A friend of mine saw something on TV one night last week on creatine and in that bit of information (I don't know if it was a news story or something else) there was a comment/statement made that creatine can/will cause mood swings.  Has anyone ever heard anything on this or am I not alone in thinking that this is just a crock of shit?


----------



## RCfootball87 (Apr 15, 2003)

> _*Originally posted by Badger *_
> A friend of mine saw something on TV one night last week on creatine and in that bit of information (I don't know if it was a news story or something else) there was a comment/statement made that creatine can/will cause mood swings.  Has anyone ever heard anything on this or am I not alone in thinking that this is just a crock of shit?



its a massive crock of shit. creatine has no effect on mood swings.  probably another instance of the media confusing the over-exaggerated dangers of steroids with creatine use.  either your friends full of shit, or the news media is still full of shit.


----------



## J'Bo (Apr 15, 2003)

Anything causes mood swings in women, so perhaps that was what they were referring to.


----------



## RCfootball87 (Apr 15, 2003)

^^^^^^^^^^^


----------



## I Are Baboon (Apr 16, 2003)

I seem to get really horny when I stop taking creatine (I stop taking it when mountain bike season gets into full swing).


----------



## Tank316 (Apr 16, 2003)

> _*Originally posted by I Are Baboon *_
> I seem to get really horny when I stop taking creatine (I stop taking it when mountain bike season gets into full swing).


maybe its the cat food you eat


----------



## J'Bo (Apr 16, 2003)

You get really horney after you go off creatine cause you dont feel bloated anymore, therefore you feel more sexual. 

Plus cat food can't help your problem. Perhaps jerky treats night though.


----------



## I Are Baboon (Apr 16, 2003)

> _*Originally posted by Tank316 *_
> maybe its the cat food you eat



Remember, I chickened out on eating the cat food.

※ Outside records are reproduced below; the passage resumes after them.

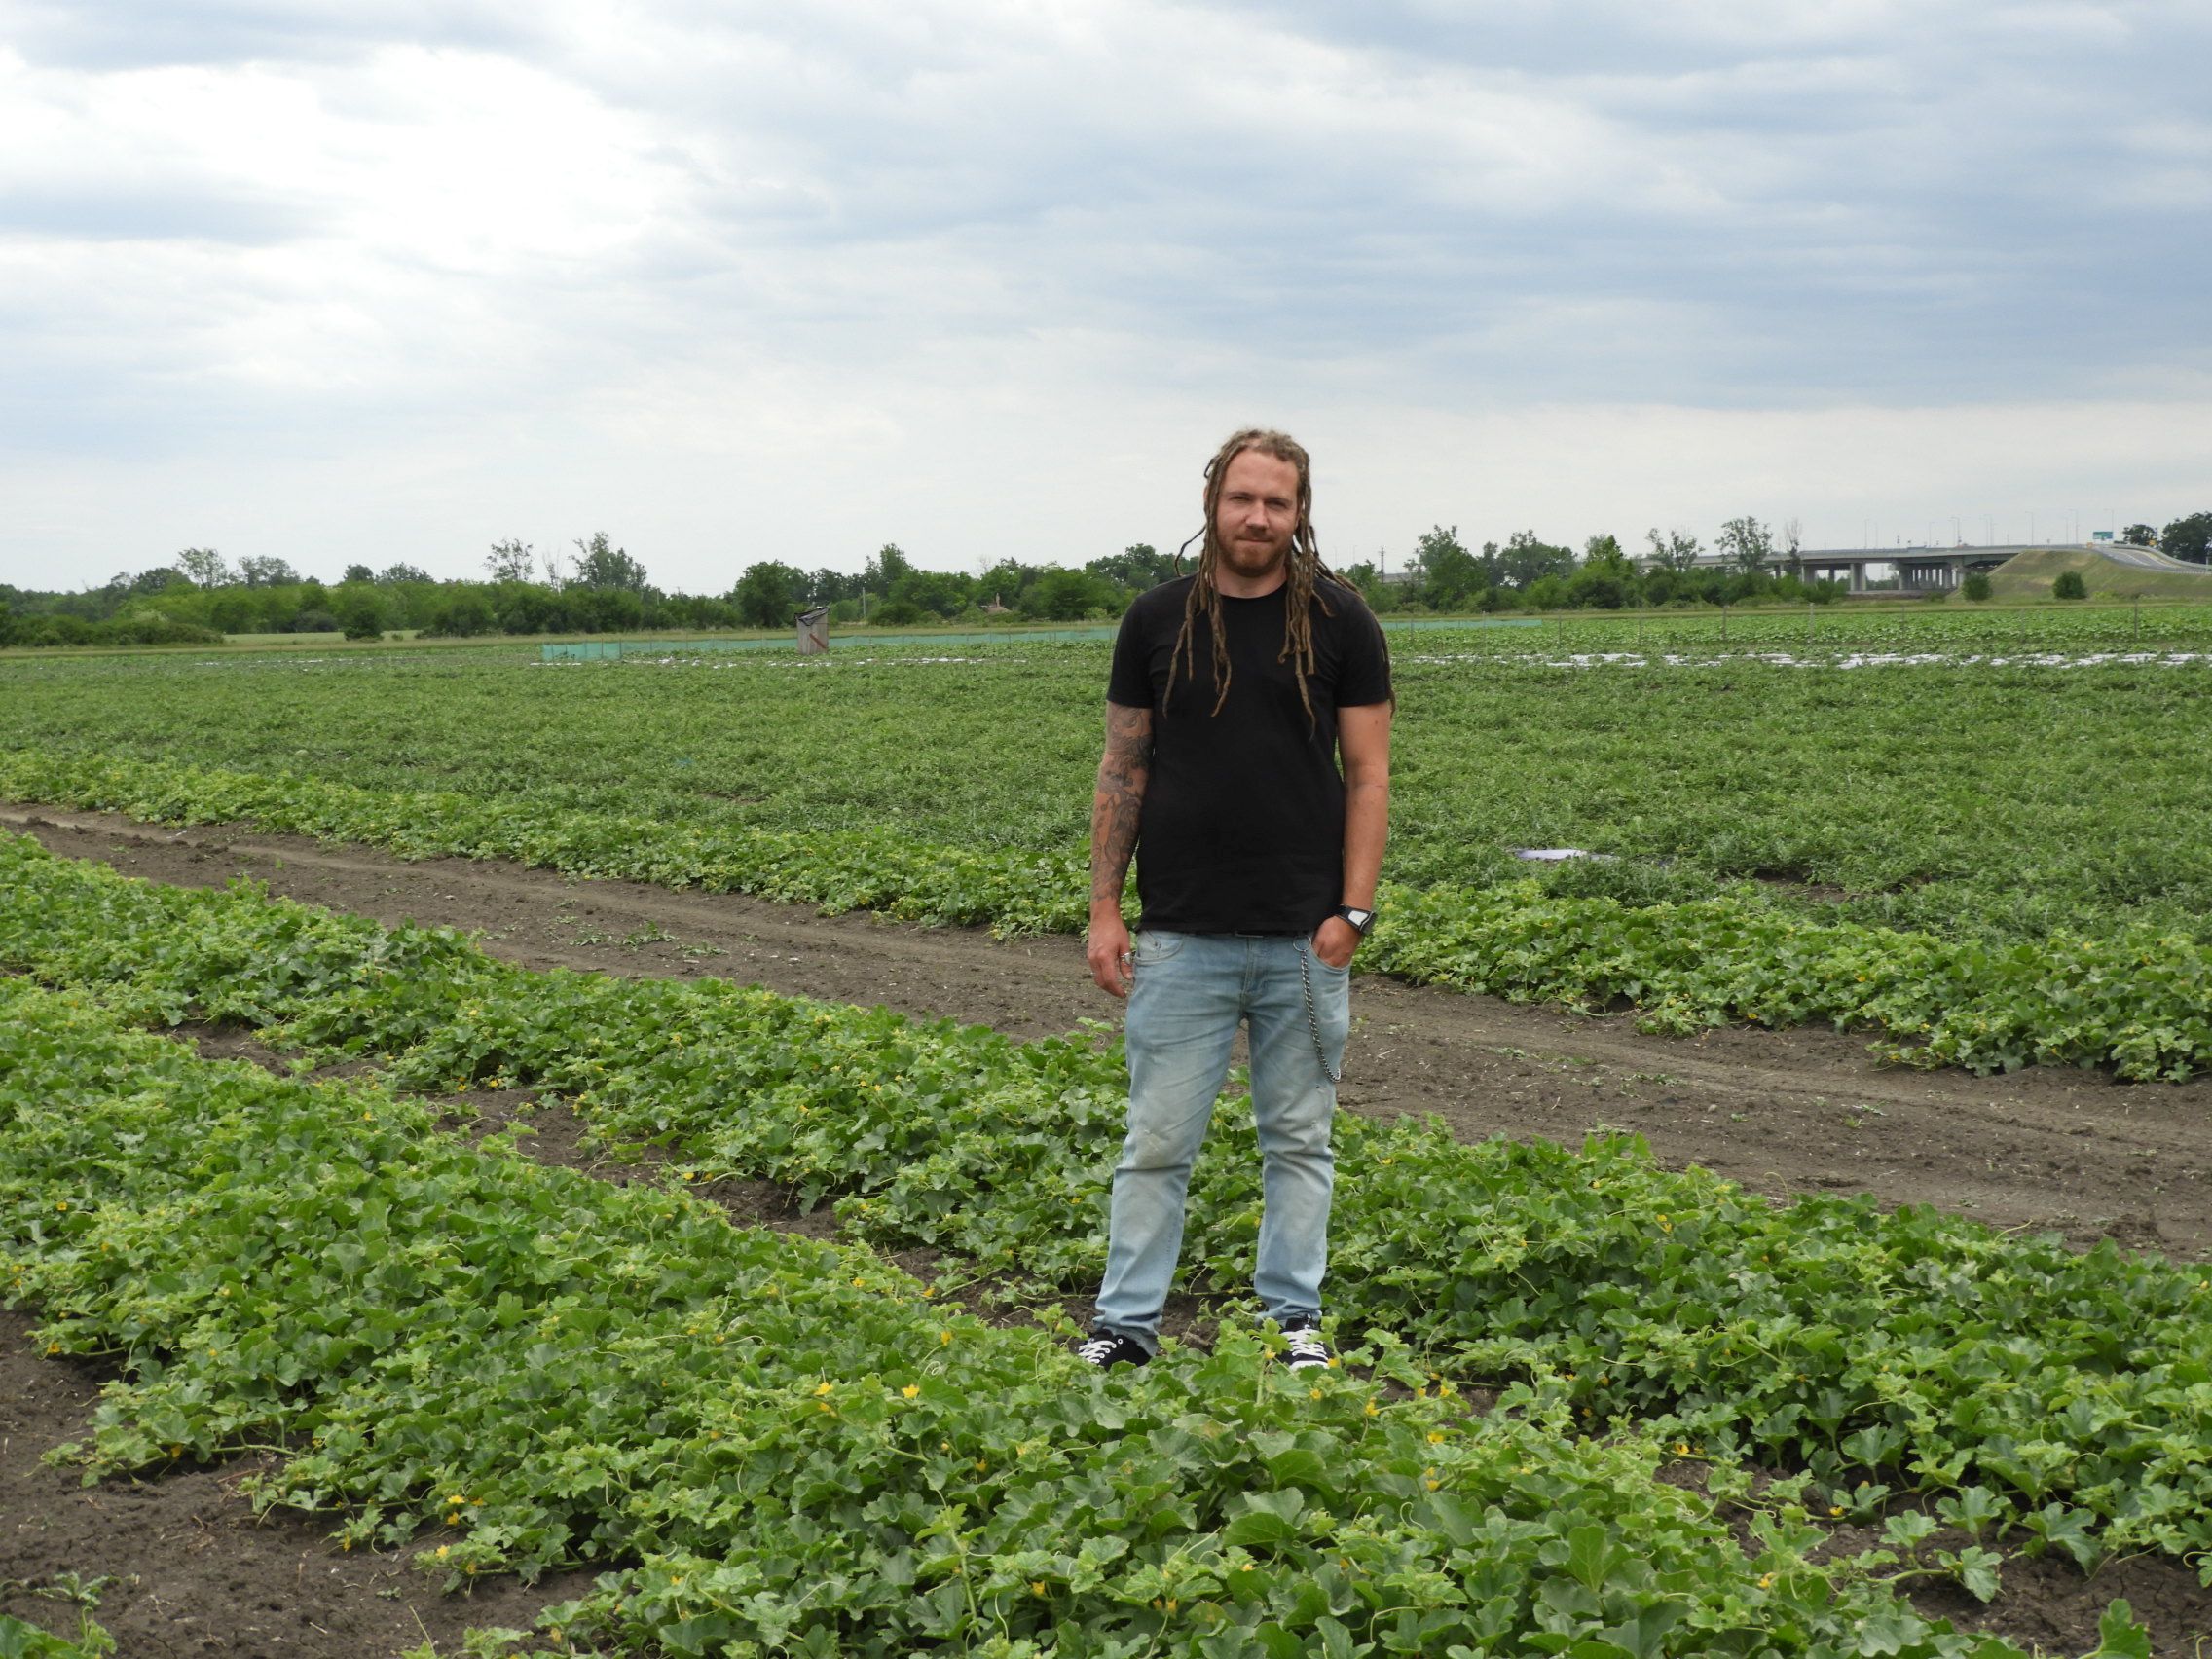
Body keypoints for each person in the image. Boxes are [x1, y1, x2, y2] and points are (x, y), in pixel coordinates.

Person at [1078, 426, 1393, 1372]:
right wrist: (1103, 908)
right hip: (1182, 937)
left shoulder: (1340, 622)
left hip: (1304, 936)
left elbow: (1369, 776)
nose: (1257, 517)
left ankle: (1293, 1321)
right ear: (1213, 501)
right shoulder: (1155, 620)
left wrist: (1353, 912)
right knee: (1156, 1144)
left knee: (1298, 1142)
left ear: (1300, 515)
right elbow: (1121, 767)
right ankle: (1125, 1328)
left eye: (1277, 503)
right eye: (1241, 498)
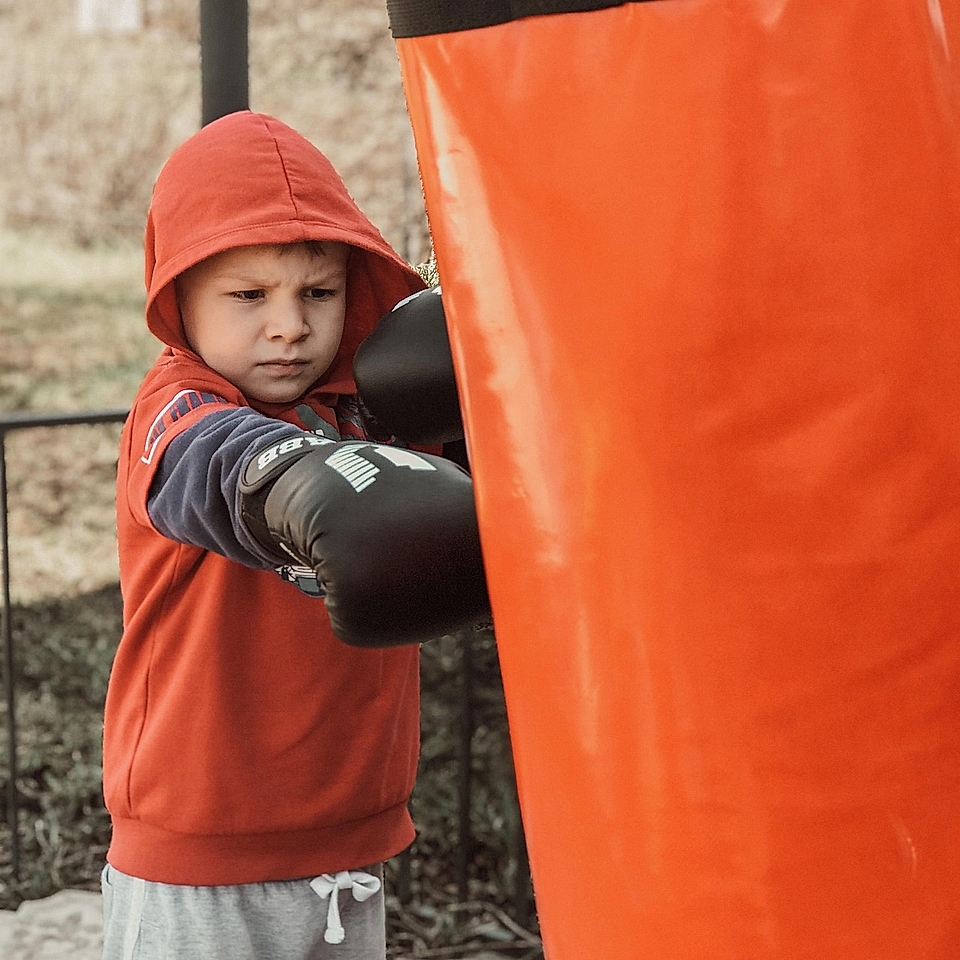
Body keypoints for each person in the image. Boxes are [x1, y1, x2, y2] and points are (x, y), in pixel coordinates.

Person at [101, 111, 488, 960]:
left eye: (317, 293)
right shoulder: (178, 409)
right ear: (180, 296)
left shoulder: (366, 411)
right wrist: (295, 474)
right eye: (249, 295)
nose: (288, 326)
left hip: (348, 842)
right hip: (197, 857)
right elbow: (212, 464)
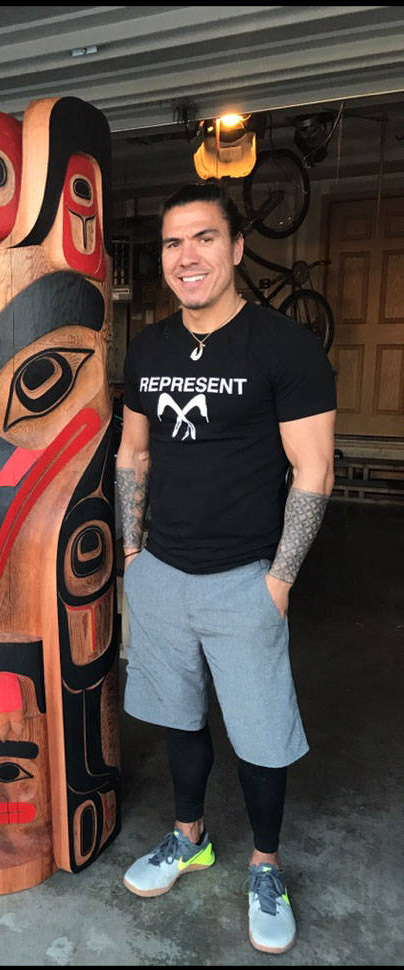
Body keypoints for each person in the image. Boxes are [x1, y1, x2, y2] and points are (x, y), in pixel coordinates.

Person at [116, 180, 336, 954]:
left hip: (244, 579)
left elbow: (313, 469)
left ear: (236, 248)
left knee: (261, 739)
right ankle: (189, 839)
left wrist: (279, 581)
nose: (187, 256)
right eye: (173, 243)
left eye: (203, 238)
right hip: (161, 573)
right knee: (178, 722)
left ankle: (265, 866)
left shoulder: (284, 347)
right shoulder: (148, 348)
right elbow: (133, 452)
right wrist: (131, 552)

I don't really feel bloated while on creatine.  I certainly don't _look_ bloated.


----------



## J'Bo (Apr 16, 2003)

Sure you dont look bloated. HAHA. 

Well watchout chickies when the baboon is off the creatine.


----------



## Twin Peak (Apr 16, 2003)

IAB, its likely your mood because (a)  the weather is changing and (b) you are exciting about the upcoming season.

As to the initial question, its a crock.  They probably also said creatine is a steroid, which I have heard from the "news" and from uninformed perpetuators of garbage.


----------



## Robboe (Apr 16, 2003)

I find the change of season greatly impacts my personality.


----------



## J'Bo (Apr 16, 2003)

For the better i hope


----------



## Robboe (Apr 16, 2003)

Most certainly.

I get sexier too.


----------



## Twin Peak (Apr 16, 2003)

> _*Originally posted by J'Bo *_
> For the better i hope



It can only go one way.


----------



## J'Bo (Apr 16, 2003)

LMAO TP.

You get sexier hey?


----------



## Twin Peak (Apr 16, 2003)

> _*Originally posted by J'Bo *_
> LMAO TP.
> 
> You get sexier hey?



Again, can only go one way.


----------



## Arnold (Apr 16, 2003)

> _*Originally posted by Twin Peak *_
> As to the initial question, its a crock.  They probably also said creatine is a steroid, which I have heard from the "news" and from uninformed perpetuators of garbage.



Exactly. 

That is all the news and media do is pepetuate garbage (for the most part).


----------



## J'Bo (Apr 16, 2003)

LMAO


----------



## Badger (Apr 16, 2003)

> _*Originally posted by J'Bo *_
> Anything causes mood swings in women, so perhaps that was what they were referring to.





How very true.  thanks for the comments.  I knew that it was a bunch of shit and I'm glad that I didn't see it.  I'll keep on it and to hell with what the so called "news" says.

J'bo your a riot.  Thanks for the laugh.


----------



## Rob_NC (May 1, 2003)

I don't know about mood swings in me, but I do know that it causes a major mood swing in my wife when the byproduct I emit tends to curl her nostril hairs.


----------